Start of Text for analysis
I didn’t use to really think anything of this verse, as it seems to only address guys.  But do you notice that it says he has committed adultery with her?  Would you commit adultery with that grandpa you pass on the street, or the teenage boy who bags your groceries?  I didn’t think so.  So why do we as women think it is ok for us to dress in a way that invites them go there with us in their minds?

Because we have such a deep desire to be seen as beautiful we are often willing to sacrifice the purity of the men around us on the altar of our own beauty.  Women will flippantly say that it’s the guys problem not theirs, all the while selfishly enjoying the attention their clothing choices gain them.  But it’s not just the guy’s purity we are compromising when we ignore God’s way in the area of modesty, it is our own.

Modesty is definitely a heart issue.  How we present ourselves stems either from how we view ourselves or how we desire to be viewed. Whether you like it or not, the way you dress speaks louder than what is coming out of your mouth.  You can talk all day long about how you “deserve” to be treated, or how you wish there were more chivalrous gentlemen in the world, but until you change how you dress, you won’t gain their respect.

Guys aren’t the only ones who can lose respect for a woman who dresses immodestly.  I personally have a really hard time hearing any kind of advice from a woman who dresses for that kind of attention.  If you consistently fail to present yourself in a way befitting a lady who professes to worship God (1 Timothy 2:9-10) how can I trust your advice on matters of the heart?

If you are unsure about some of the clothing in your closet, please seek some godly counsel.  When I was in high school I asked my brother if he thought my choices were modest by asking him if he would want his future wife to wear it in front of other guys.  If the answer was no, I threw it out.  My Momma also taught me what it meant to be a modest lady through her clothing choices and thoughtful advice.  Even though I had the godly advice and practice of many years of dressing modestly, I still sometimes struggle when the cutest clothing out there seems to be a little too tight or too low or too short.  But I know that a cute outfit in no way compares to the blessings of dressing modestly.

“Being powerful is like being a lady. If you have to tell people you are, you aren’t.” – Margaret Thatcher

Update (6/18/2013):
There have been many questions and comments in response to this post, so let me clarify a few things.
End of Text for analysis
Start of Listed records
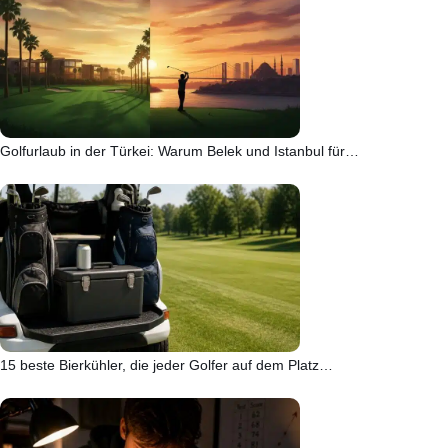
Golfurlaub in der Türkei: Warum Belek und Istanbul für…
15 beste Bierkühler, die jeder Golfer auf dem Platz…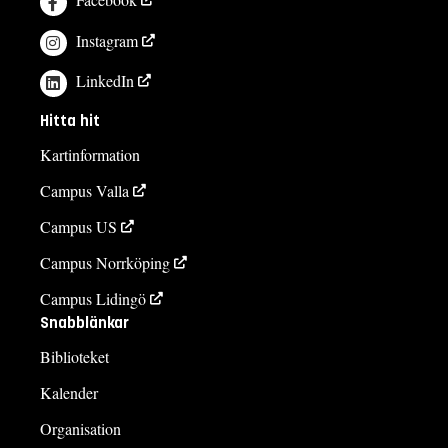
Instagram
LinkedIn
Hitta hit
Kartinformation
Campus Valla
Campus US
Campus Norrköping
Campus Lidingö
Snabblänkar
Biblioteket
Kalender
Organisation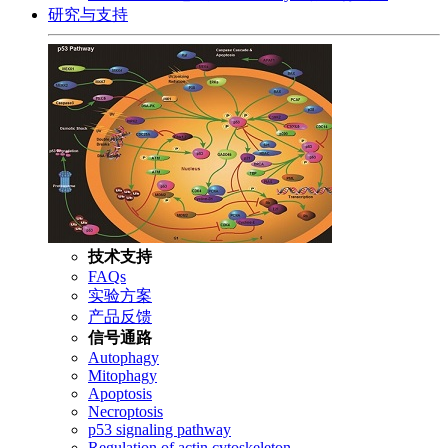
研究与支持
技术支持
FAQs
实验方案
产品反馈
信号通路
Autophagy
Mitophagy
Apoptosis
Necroptosis
p53 signaling pathway
Regulation of actin cytoskeleton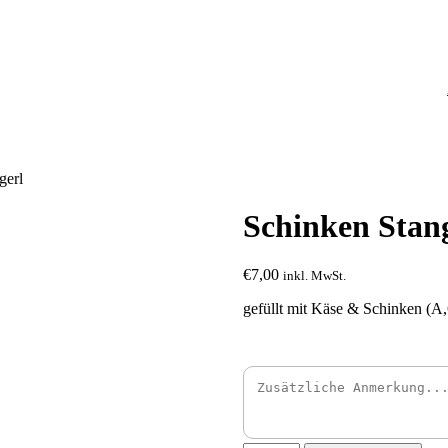
gerl
Schinken Stan
€
7,00
inkl. MwSt.
gefüllt mit Käse & Schinken (A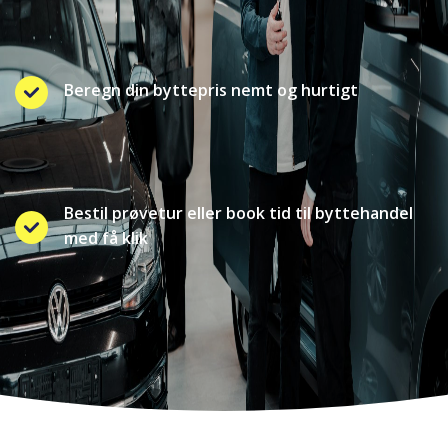
Beregn din byttepris nemt og hurtigt
Bestil prøvetur eller book tid til byttehandel
med få klik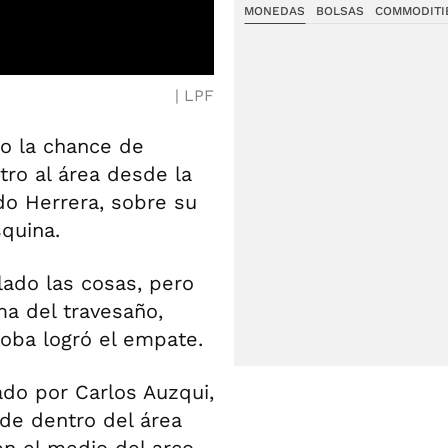
MONEDAS
BOLSAS
COMMODITI
LPF
vo la chance de
ro al área desde la
o Herrera, sobre su
squina.
lado las cosas, pero
ma del travesaño,
doba logró el empate.
ado por Carlos Auzqui,
sde dentro del área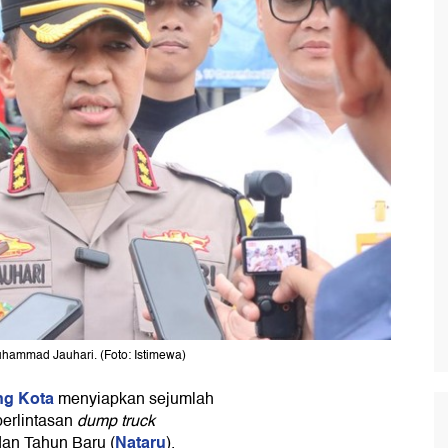
hammad Jauhari. (Foto: Istimewa)
ng Kota
menyiapkan sejumlah
perlintasan
dump truck
Nataru
dan Tahun Baru (
).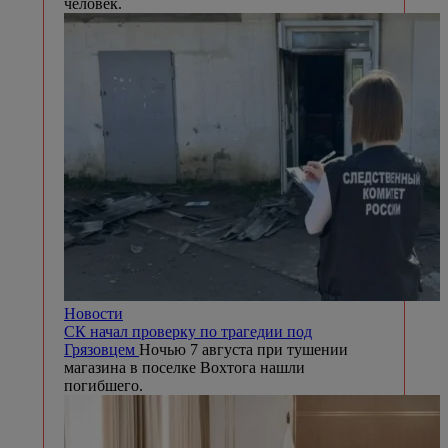
человек.
Новости
СК начал проверку по трагедии под
Грязовцем
Ночью 7 августа при тушении
магазина в поселке Вохтога нашли
погибшего.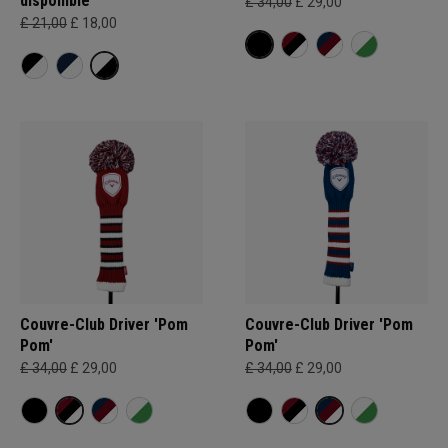
disponible
£ 34,00
£ 29,00
£ 21,00
£ 18,00
Couvre-Club Driver 'Pom
Couvre-Club Driver 'Pom
Pom'
Pom'
£ 34,00
£ 29,00
£ 34,00
£ 29,00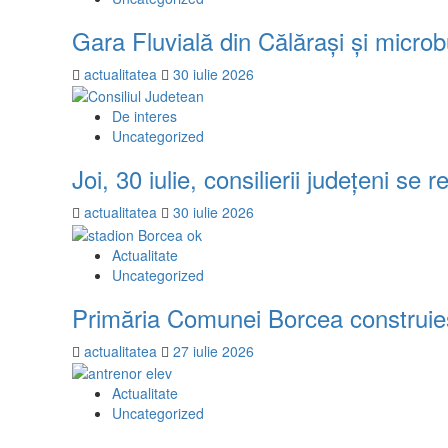
Gara Fluvială din Călărași și microb
actualitatea
30 iulie 2026
De interes
Uncategorized
Joi, 30 iulie, consilierii județeni se
actualitatea
30 iulie 2026
Actualitate
Uncategorized
Primăria Comunei Borcea construieșt
actualitatea
27 iulie 2026
Actualitate
Uncategorized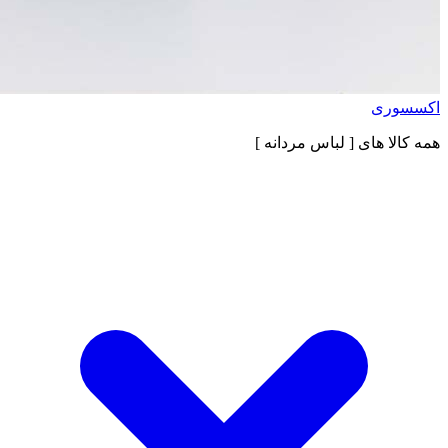
اکسسوری
همه کالا های
[ لباس مردانه ]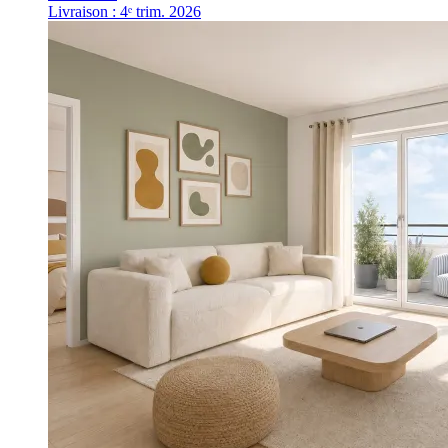
Livraison : 4ᵉ trim. 2026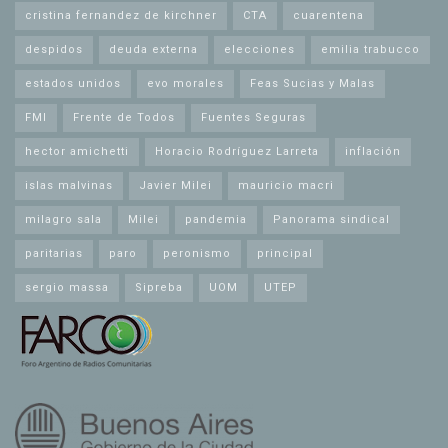
cristina fernandez de kirchner
CTA
cuarentena
despidos
deuda externa
elecciones
emilia trabucco
estados unidos
evo morales
Feas Sucias y Malas
FMI
Frente de Todos
Fuentes Seguras
hector amichetti
Horacio Rodríguez Larreta
inflación
islas malvinas
Javier Milei
mauricio macri
milagro sala
Milei
pandemia
Panorama sindical
paritarias
paro
peronismo
principal
sergio massa
Sipreba
UOM
UTEP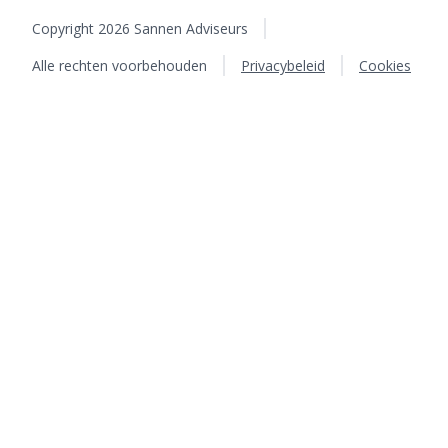
Copyright 2026 Sannen Adviseurs
Alle rechten voorbehouden
Privacybeleid
Cookies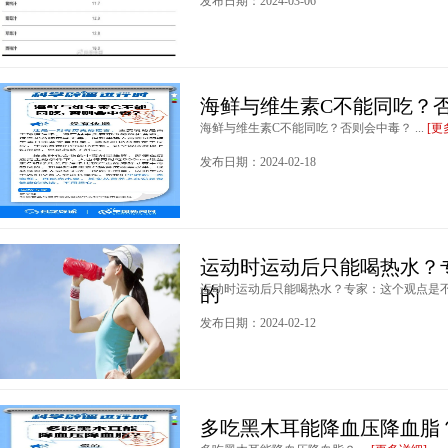
发布日期：2024-03-06
海鲜与维生素C不能同吃？
海鲜与维生素C不能同吃？否则会中毒？ ...
[更
发布日期：2024-02-18
运动时运动后只能喝热水？
运动时运动后只能喝热水？专家：这个观点是不正
的
发布日期：2024-02-12
多吃黑木耳能降血压降血脂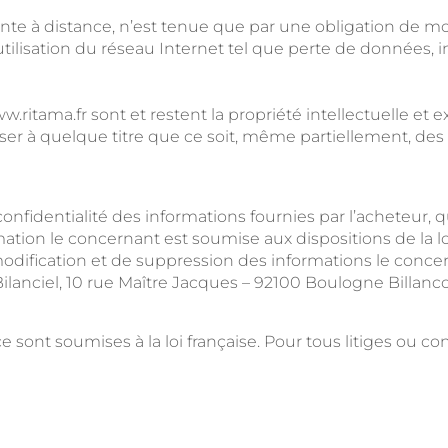
ente à distance, n’est tenue que par une obligation de m
isation du réseau Internet tel que perte de données, intr
.ritama.fr sont et restent la propriété intellectuelle et e
iliser à quelque titre que ce soit, même partiellement, de
confidentialité des informations fournies par l’acheteur, 
rmation le concernant est soumise aux dispositions de la loi 
modification et de suppression des informations le concer
Bilanciel, 10 rue Maître Jacques – 92100 Boulogne Billanc
 sont soumises à la loi française. Pour tous litiges ou co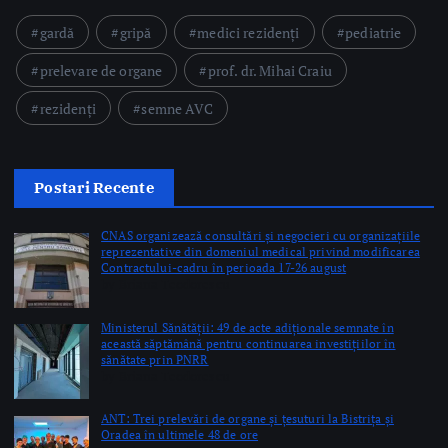
Postari Recente
CNAS organizează consultări și negocieri cu organizațiile
reprezentative din domeniul medical privind modificarea
Contractului-cadru în perioada 17-26 august
by Briana Teodorescu
Ministerul Sănătății: 49 de acte adiționale semnate în
această săptămână pentru continuarea investițiilor în
sănătate prin PNRR
by Briana Teodorescu
ANT: Trei prelevări de organe și țesuturi la Bistrița și
Oradea în ultimele 48 de ore
by Briana Teodorescu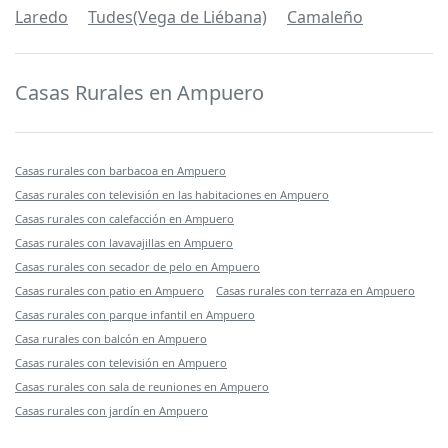
Laredo
Tudes(Vega de Liébana)
Camaleño
Casas Rurales en Ampuero
Casas rurales con barbacoa en Ampuero
Casas rurales con televisión en las habitaciones en Ampuero
Casas rurales con calefacción en Ampuero
Casas rurales con lavavajillas en Ampuero
Casas rurales con secador de pelo en Ampuero
Casas rurales con patio en Ampuero
Casas rurales con terraza en Ampuero
Casas rurales con parque infantil en Ampuero
Casa rurales con balcón en Ampuero
Casas rurales con televisión en Ampuero
Casas rurales con sala de reuniones en Ampuero
Casas rurales con jardín en Ampuero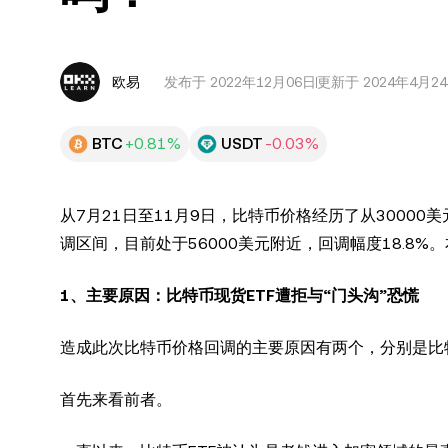
欧易
发布于
2022年12月06日
更新于 2024年4月2
BTC
+0.81%
USDT
-0.03%
从7月21日至11月9日，比特币价格经历了从30000
调区间，目前处于56000美元附近，回调幅度18.8%
1
、主要原因：比特币现货ETF遭拒与“门头沟”恐慌
造成此次比特币价格回调的主要原因有两个，分别是比特
首先来看前者。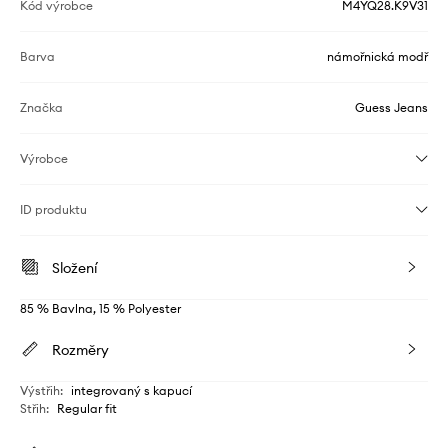
Kód výrobce
M4YQ28.K9V31
Barva
námořnická modř
Značka
Guess Jeans
Výrobce
ID produktu
Složení
85 % Bavlna, 15 % Polyester
Rozměry
Výstřih
:
integrovaný s kapucí
Střih
:
Regular fit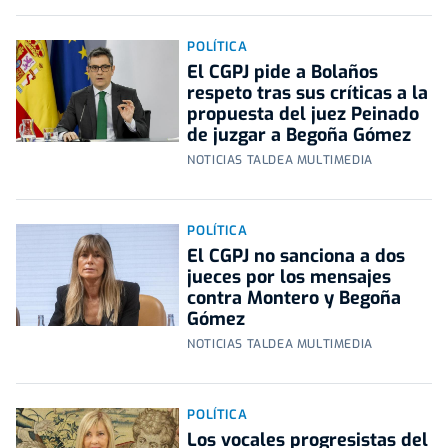
POLÍTICA
El CGPJ pide a Bolaños
respeto tras sus críticas a la
propuesta del juez Peinado
de juzgar a Begoña Gómez
NOTICIAS TALDEA MULTIMEDIA
POLÍTICA
El CGPJ no sanciona a dos
jueces por los mensajes
contra Montero y Begoña
Gómez
NOTICIAS TALDEA MULTIMEDIA
POLÍTICA
Los vocales progresistas del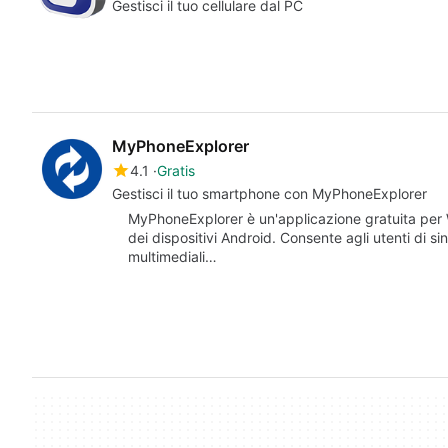
Gestisci il tuo cellulare dal PC
MyPhoneExplorer
4.1
Gratis
Gestisci il tuo smartphone con MyPhoneExplorer
MyPhoneExplorer è un'applicazione gratuita per W
dei dispositivi Android. Consente agli utenti di si
multimediali…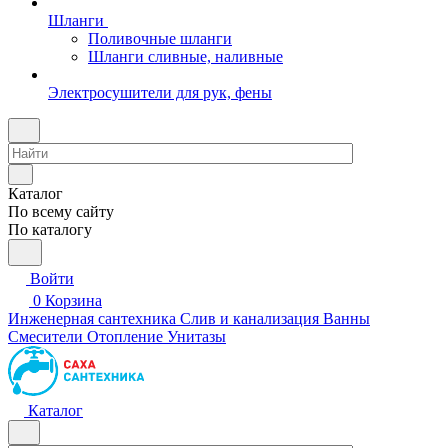
Шланги
Поливочные шланги
Шланги сливные, наливные
Электросушители для рук, фены
Каталог
По всему сайту
По каталогу
Войти
0
Корзина
Инженерная сантехника
Слив и канализация
Ванны
Смесители
Отопление
Унитазы
Каталог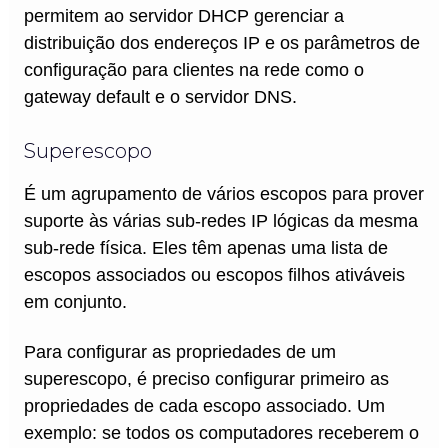
permitem ao servidor DHCP gerenciar a
distribuição dos endereços IP e os parâmetros de
configuração para clientes na rede como o
gateway default e o servidor DNS.
Superescopo
É um agrupamento de vários escopos para prover
suporte às várias sub-redes IP lógicas da mesma
sub-rede física. Eles têm apenas uma lista de
escopos associados ou escopos filhos ativáveis
em conjunto.
Para configurar as propriedades de um
superescopo, é preciso configurar primeiro as
propriedades de cada escopo associado. Um
exemplo: se todos os computadores receberem o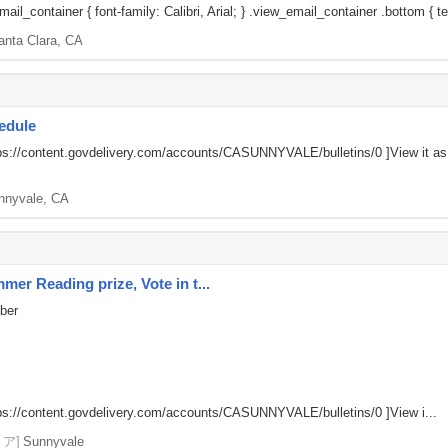
il_container { font-family: Calibri, Arial; } .view_email_container .bottom { tex
anta Clara, CA
edule
ps://content.govdelivery.com/accounts/CASUNNYVALE/bulletins/0
]View it a
nnyvale, CA
er Reading prize, Vote in t...
mber
ps://content.govdelivery.com/accounts/CASUNNYVALE/bulletins/0
]View i...
リア]
Sunnyvale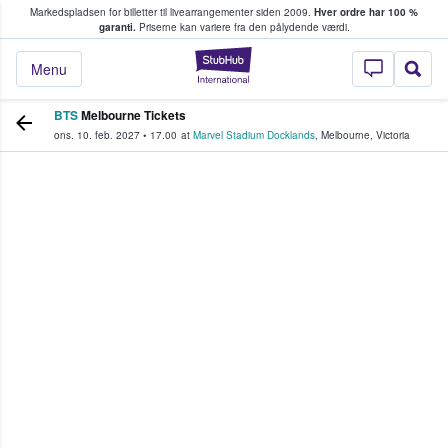
Markedspladsen for billetter til livearrangementer siden 2009.
Hver ordre har 100 %
fans køber og sælger billetter
garanti.
Priserne kan variere fra den pålydende værdi.
StubHub - Hvor fan
Menu
BTS
Melbourne Tickets
ons. 10. feb. 2027
•
17.00
at
Marvel Stadium Docklands
,
Melbourne
,
Victoria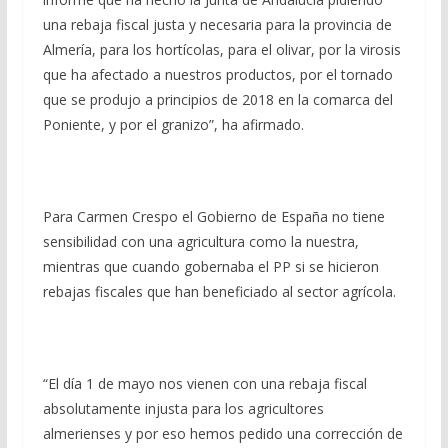
una rebaja fiscal justa y necesaria para la provincia de
Almería, para los hortícolas, para el olivar, por la virosis
que ha afectado a nuestros productos, por el tornado
que se produjo a principios de 2018 en la comarca del
Poniente, y por el granizo”, ha afirmado.
Para Carmen Crespo el Gobierno de España no tiene
sensibilidad con una agricultura como la nuestra,
mientras que cuando gobernaba el PP si se hicieron
rebajas fiscales que han beneficiado al sector agrícola.
“El día 1 de mayo nos vienen con una rebaja fiscal
absolutamente injusta para los agricultores
almerienses y por eso hemos pedido una corrección de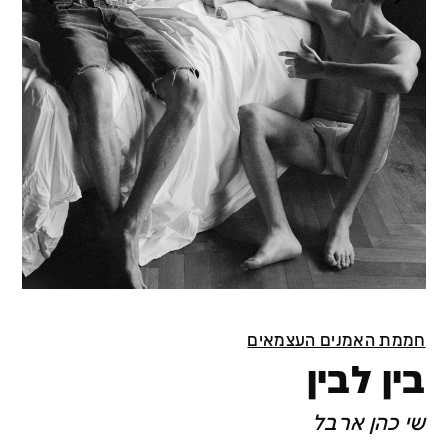
חממת האמנים העצמאים
בין לבין
שי כהן ארבל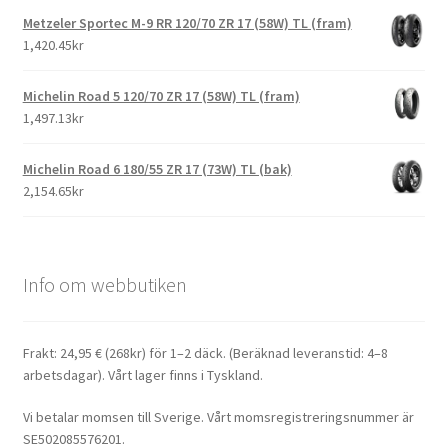
Metzeler Sportec M-9 RR 120/70 ZR 17 (58W) TL (fram)
1,420.45kr
Michelin Road 5 120/70 ZR 17 (58W) TL (fram)
1,497.13kr
Michelin Road 6 180/55 ZR 17 (73W) TL (bak)
2,154.65kr
Info om webbutiken
Frakt: 24,95 € (268kr) för 1–2 däck. (Beräknad leveranstid: 4–8
arbetsdagar). Vårt lager finns i Tyskland.
Vi betalar momsen till Sverige. Vårt momsregistreringsnummer är
SE502085576201.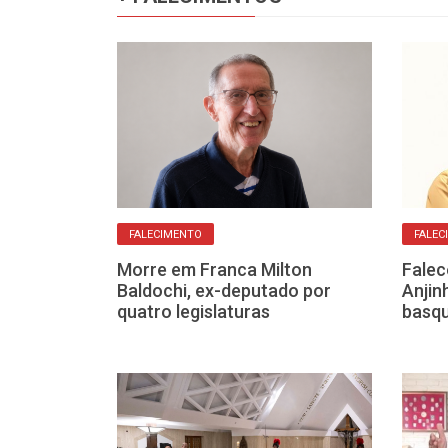
FALECIMENTO
FALEC
siderada a
Morre em Franca Milton
Falec
morre aos 83
Baldochi, ex-deputado por
Anjin
quatro legislaturas
basqu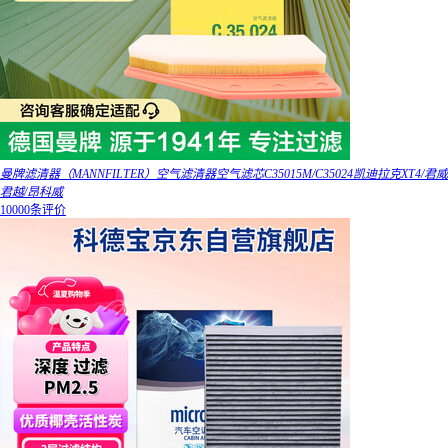
曼牌滤清器（MANNFILTER）空气滤清器空气滤芯C35015M/C35024凯迪拉克XT4/君威
君越/昂科威
10000条评价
End of Listed records
> [Exercise tasks]
(1) Answer these questions about the text on modesty:
(a) What did the writer ask a brother in high school to judge whether a piece of clothing was modest?
(b) Which Bible passage is cited about presenting oneself in a way befitting a lady who professes to worship God?
(c) What date is given for the update?
(2) Proceed with the post on modesty, starting from where it stops.

> [Task results]
(1)
(a) The writer asked whether he would want his future wife to wear it in front of other guys.
(b) 1 Timothy 2:9-10.
(c) 6/18/2013.

(2)
1. A man is always responsible for his own actions and thoughts.  An immodestly dressed woman can not “make” him go there.  However, if we desire to honor and glorify God, we will care enough about our brothers in Christ who were made with a strong desire for the female body, and will dress appropriately.  Dressing to please God puts His will above your own, and your brother in Christ’s well-being above your own preference.  Being considerate of a brother’s weakness does not justify his sin.

2. We are not about to start making up rules for dressing modestly.  The standard we need to hold ourselves to is God’s Word, not man-made guidelines.  God did not outline the exact details of what we should or shouldn’t wear, but he does require modesty and decency of dress for a godly woman.  It is up to each female Christ follower to examine her heart according to God’s Truth.  Who are you trying to please with what you are wearing?  And if God prompts your heart that what you are wearing is immodest, are you willing to get rid of it to please him?

Our value and worth comes from the fact that we are made in the image of God.  Nothing can change that.  We were bought with a (very high) price ladies - therefore, let us honor God with our bodies.

We were in no way expecting the attention this post is receiving.
Unfortunately, we are unable to continue approving, nevertheless responding to comments.
For this reason, we have decided to disable comments for this post.

If you are interested in more modesty talk please see this article.  She addresses the issue in much more depth and explains it so much better than I ever could!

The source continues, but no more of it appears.